Marty Keller, the former executive director of the Automotive Repair Coalition of California, a trade group, took over the $99,000-a-year job in May.

For one longtime observer, the moves are the latest evidence of the growing political clout of small businesses.

Small businesses increasingly understand the importance of advocacy groups and are beginning to participate in them, said Martin R. Selter, vice chairman of CytRx Corp. of Los Angeles, who was reappointed to the Small Business Board.

"One of the problems in the past was you'd come up with an idea to benefit small business, but when you go to rally these people, there was no one there," said Selter, who has served on many private and public boards. "We are beginning to coalesce collectively, and that's a key."

To encourage more small-business participation in the board's work, Selter hopes to have the board hold its meetings, which are public, throughout the state.
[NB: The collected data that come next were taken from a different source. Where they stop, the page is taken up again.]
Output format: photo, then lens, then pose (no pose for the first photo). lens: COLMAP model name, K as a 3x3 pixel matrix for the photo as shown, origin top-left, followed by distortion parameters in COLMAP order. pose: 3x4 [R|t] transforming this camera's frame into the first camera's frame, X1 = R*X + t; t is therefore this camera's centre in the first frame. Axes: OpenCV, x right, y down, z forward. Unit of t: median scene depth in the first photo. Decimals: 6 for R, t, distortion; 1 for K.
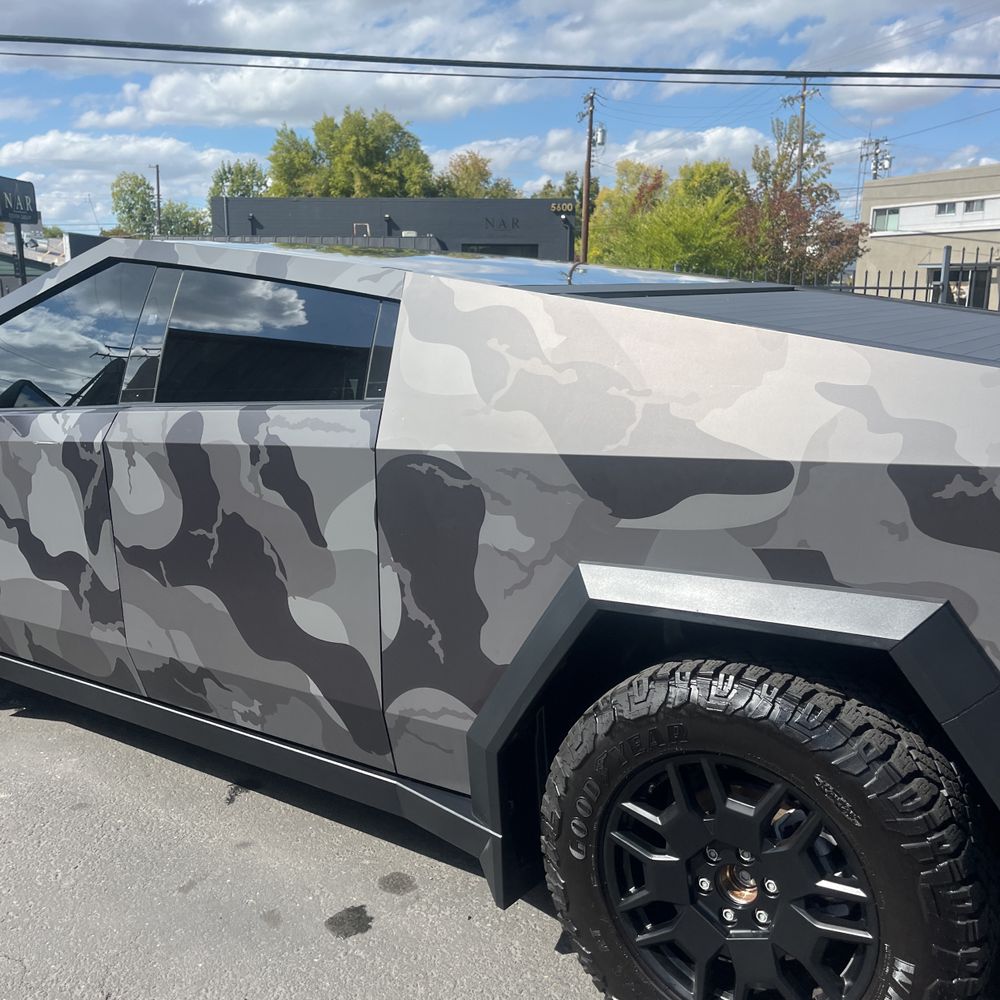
lens RADIAL K [[1024.8, 0, 497.7], [0, 1024.8, 502.1], [0, 0, 1]] dist [0.033021, 0.000000]
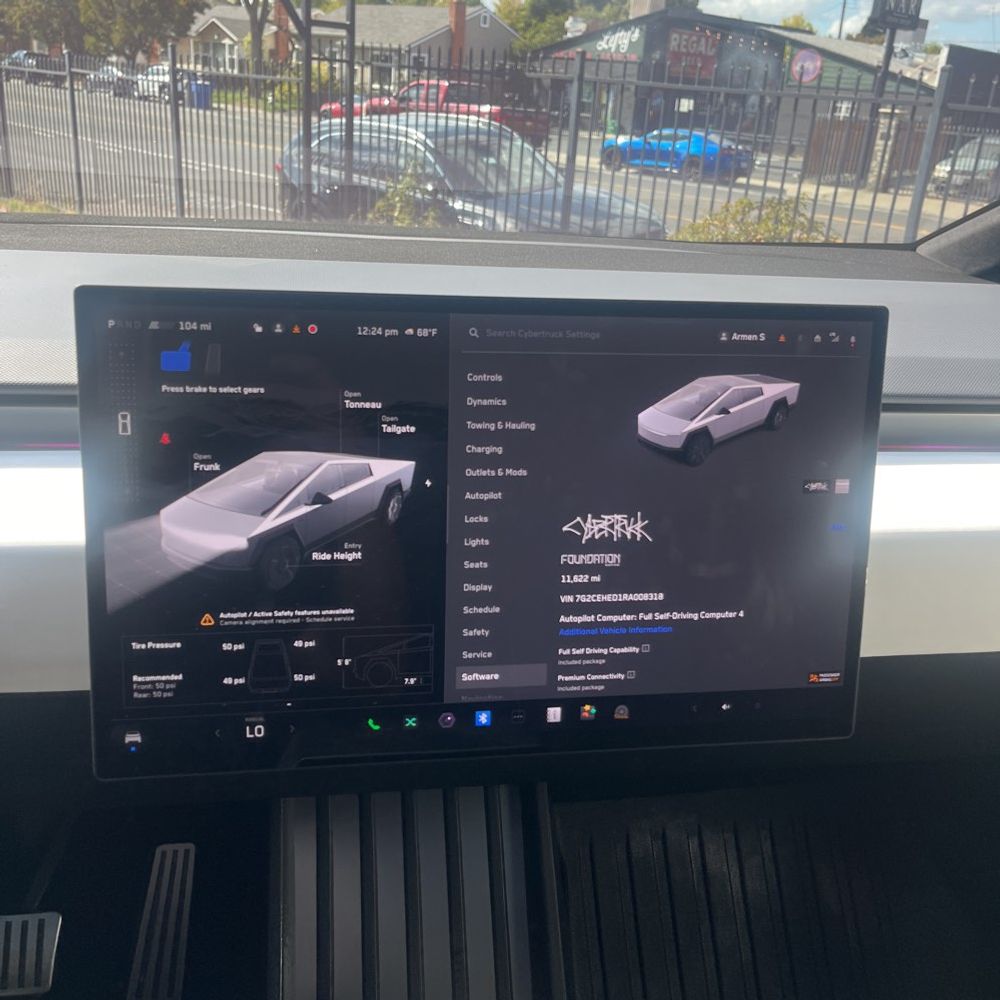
lens RADIAL K [[1012.9, 0, 489.6], [0, 1012.9, 502.2], [0, 0, 1]] dist [0.013548, 0.000000]
pose [[0.705278, 0.317092, -0.634063, -0.196265], [-0.214293, 0.947909, 0.235683, -0.122269], [0.675767, -0.030347, 0.736490, 0.801427]]
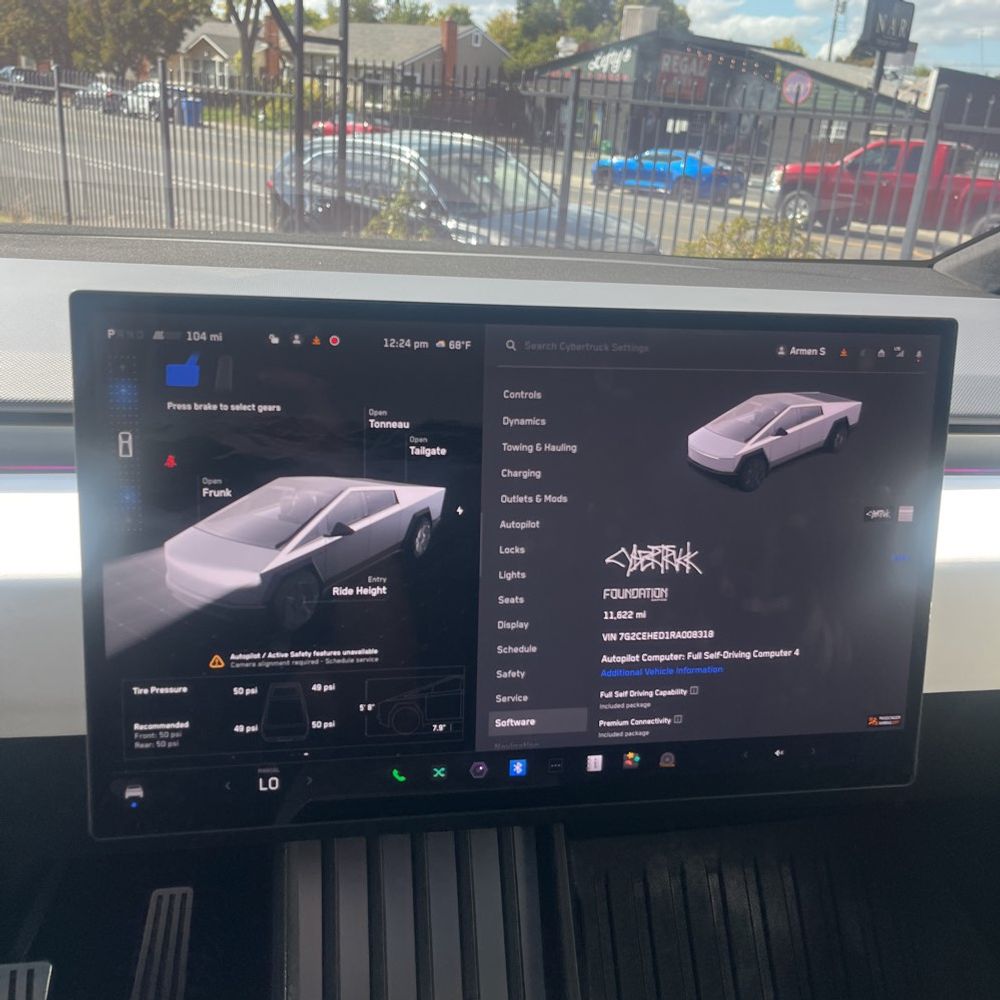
lens RADIAL K [[1012.9, 0, 495.8], [0, 1012.9, 522.9], [0, 0, 1]] dist [0.013548, 0.000000]
pose [[0.714550, 0.317822, -0.623224, -0.206197], [-0.218315, 0.947663, 0.232968, -0.119799], [0.664648, -0.030409, 0.746537, 0.805663]]
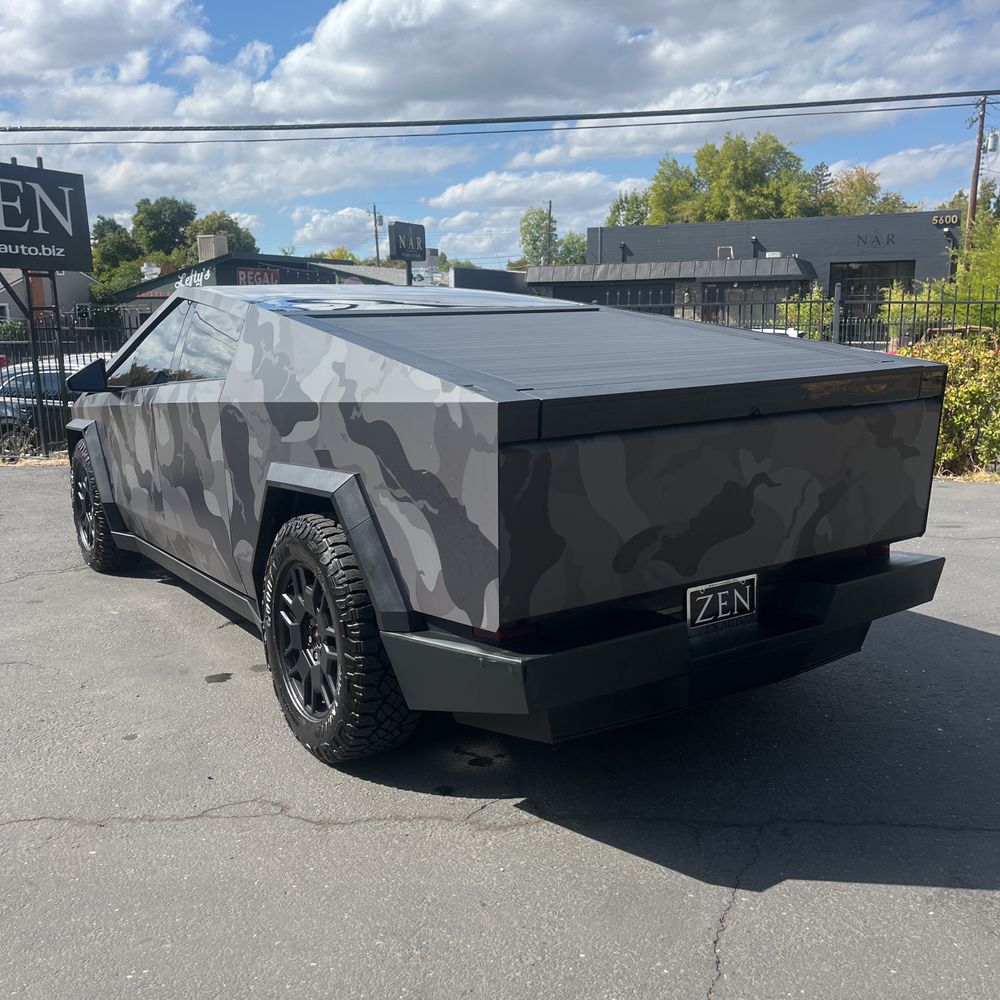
lens RADIAL K [[1024.8, 0, 496.9], [0, 1024.8, 497.9], [0, 0, 1]] dist [0.033021, 0.000000]
pose [[0.927843, 0.051959, -0.369334, 0.503935], [-0.061145, 0.998042, -0.013202, 0.054513], [0.367925, 0.034832, 0.929203, -0.244200]]
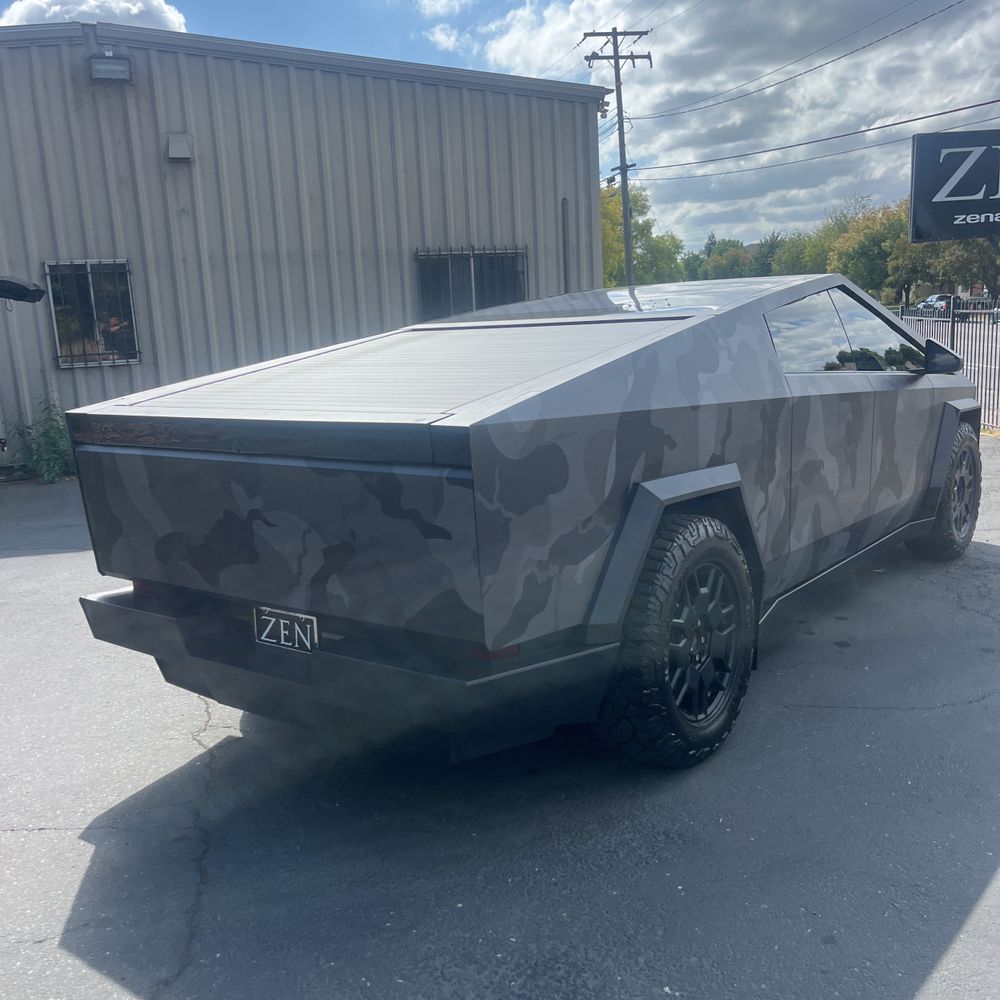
lens RADIAL K [[1024.8, 0, 500.0], [0, 1024.8, 504.6], [0, 0, 1]] dist [0.033021, 0.000000]
pose [[-0.030533, 0.192005, -0.980919, 1.101688], [-0.161994, 0.967451, 0.194411, -0.151373], [0.986319, 0.164839, 0.001565, 0.640042]]
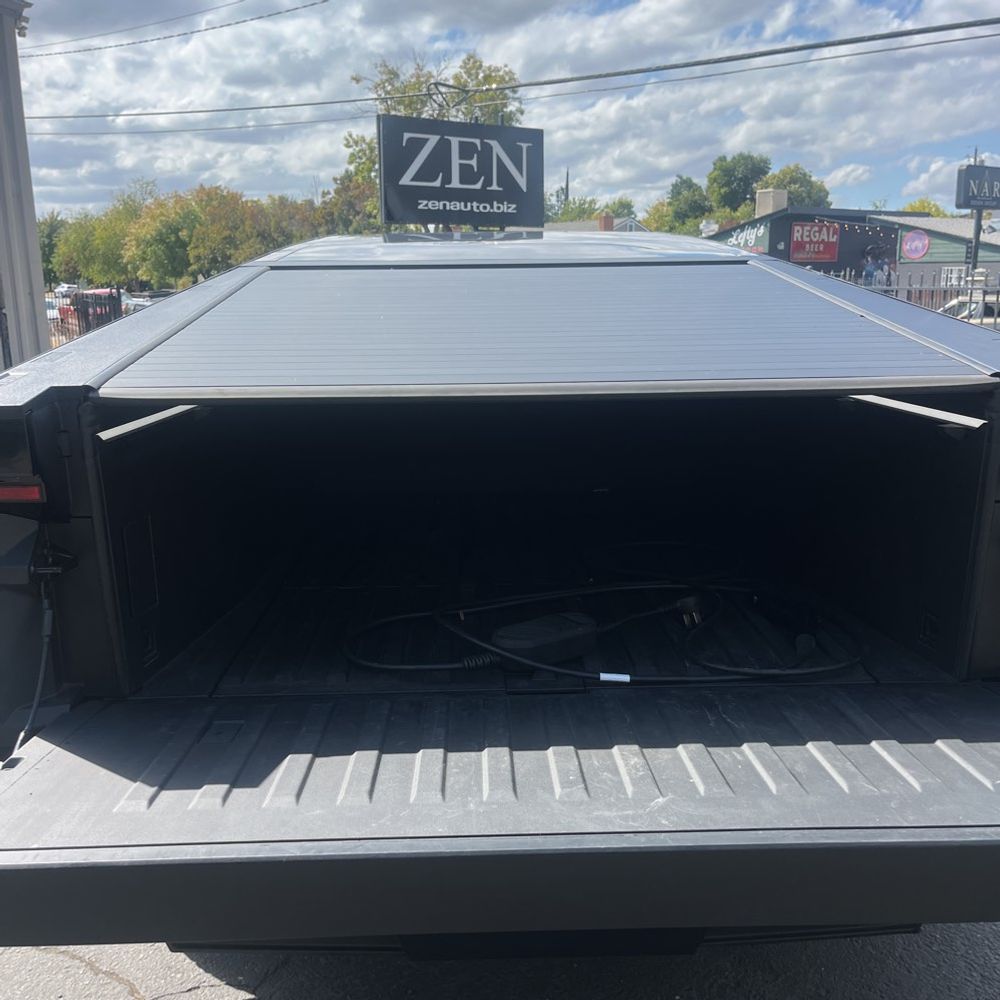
lens RADIAL K [[1024.8, 0, 499.3], [0, 1024.8, 499.0], [0, 0, 1]] dist [0.033021, 0.000000]
pose [[0.596190, 0.167894, -0.785092, 0.679819], [-0.161078, 0.983020, 0.087900, -0.037094], [0.786519, 0.074056, 0.613110, 0.224349]]
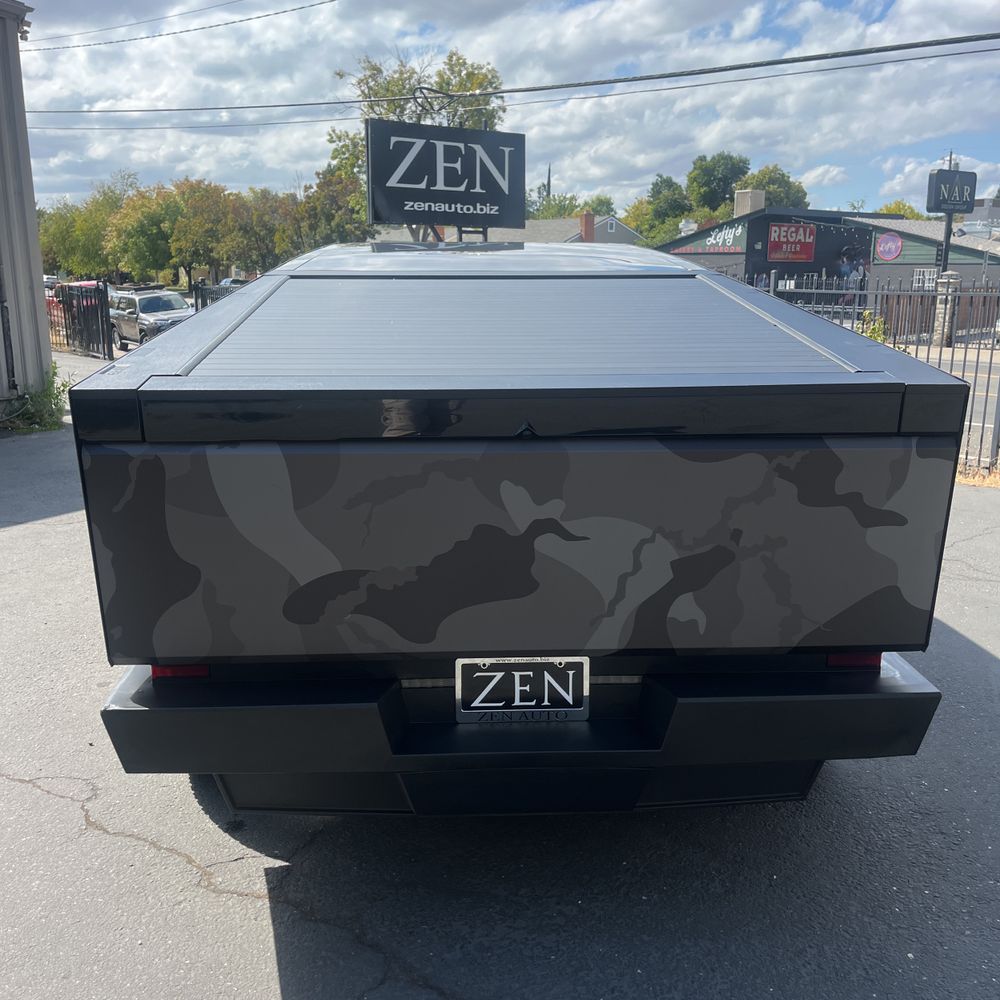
lens RADIAL K [[1024.8, 0, 496.5], [0, 1024.8, 500.7], [0, 0, 1]] dist [0.033021, 0.000000]
pose [[0.608457, 0.176831, -0.773635, 0.776412], [-0.169636, 0.981307, 0.090882, -0.032138], [0.775244, 0.075939, 0.627080, 0.146478]]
Most small-business owners don't have the time or money to travel to Sacramento for the meetings, which are held about every other month.

Board members are reimbursed for travel expenses but don't receive a salary.

There is no shortage of small-business advocacy and lobbying groups, but Hopper and Selter emphasized that the diverse, bipartisan board was meant to be an advisor that provides a balanced voice for small businesses before the Legislature and the governor.

"Having an independent and objective outlook, I think, makes a great difference," Selter said.

Small-business owners can contact staff member Gwen Strivers at gstrivers@bth.ca.gov for information on meetings.

Doing business

on a dime

"You're fired!" Er, make that "You're wired!"

Trump University, whose chairman is high-profile entrepreneur Donald Trump, has teamed with the Small Business Administration to offer a free online training course, How to Start a Business on a Shoestring Budget.

The self-paced program is at www.sba.gov under the services menu. It takes aspiring entrepreneurs through eight areas of a business start-up including market research, budget branding and what to do when you outgrow your bootstraps.

The Donald doesn't make an appearance, but you'll meet four fictional entrepreneurs who will ask for your opinion on the decisions they have to make. You'll get feedback on your answers that will help you craft your own low-cost launch.

There also are four video clips of SBA experts talking about how to get your ideas to market with limited resources.